Walk around throwing punches everywhere and you’ll earn yourself an almighty ass whooping. Keep your hands in your pockets all day, though, and you’ll start to feel like you’ve already whooped your own. It’s a paradox that Ryan Culwell finds himself wrestling with frequently on his extraordinary new album, Run Like A Bull. Recorded with longtime collaborator Neilson Hubbard (Mary Gauthier, Kim Richey), the collection is raw and magnetic, cutting close to the bone as it searches for a middle ground between release and restraint, recklessness and responsibility.
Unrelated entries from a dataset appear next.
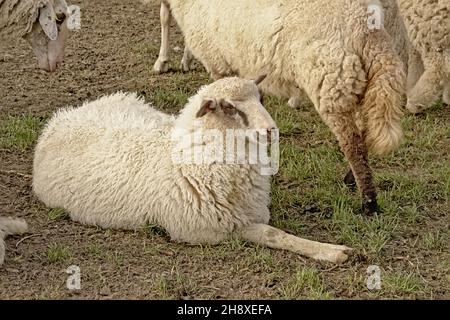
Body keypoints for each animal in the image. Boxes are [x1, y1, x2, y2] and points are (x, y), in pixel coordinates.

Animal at [33, 76, 354, 264]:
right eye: (228, 107)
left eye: (260, 98)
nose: (270, 130)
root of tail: (63, 117)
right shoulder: (214, 231)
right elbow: (274, 234)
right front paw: (332, 252)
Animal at [151, 1, 404, 215]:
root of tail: (369, 33)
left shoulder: (219, 64)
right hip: (360, 85)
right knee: (364, 133)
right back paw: (352, 180)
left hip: (330, 81)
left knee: (353, 144)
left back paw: (369, 203)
Culwell faces down his own worst instincts here, grappling with weighty, existential notions the way Flannery O’Connor might, conjuring up images of alternating beauty and brutality set against a distinctly American backdrop. “We all laugh when a young calf struggles to his feet,” Culwell sings in his gritty rasp. “When an old bull falls down on his ass I guess it ain’t so sweet.”

Born and raised in the Texas panhandle, Culwell earned widespread acclaim with his first two albums, 2015’s Flatlands and 2018’s The Last American, which prompted Rolling Stone to hail his writing as both “gorgeous and bleak” and NPR to rave that his songs “wring grace from plain and often dark details.” The music earned Culwell dates with Patty Griffin, Billy Joe Shaver, Hayes Carll, Patrick Sweany, and Ashley Monroe among others, alongside a full calendar of his own headline shows around the country and millions of streams across platforms.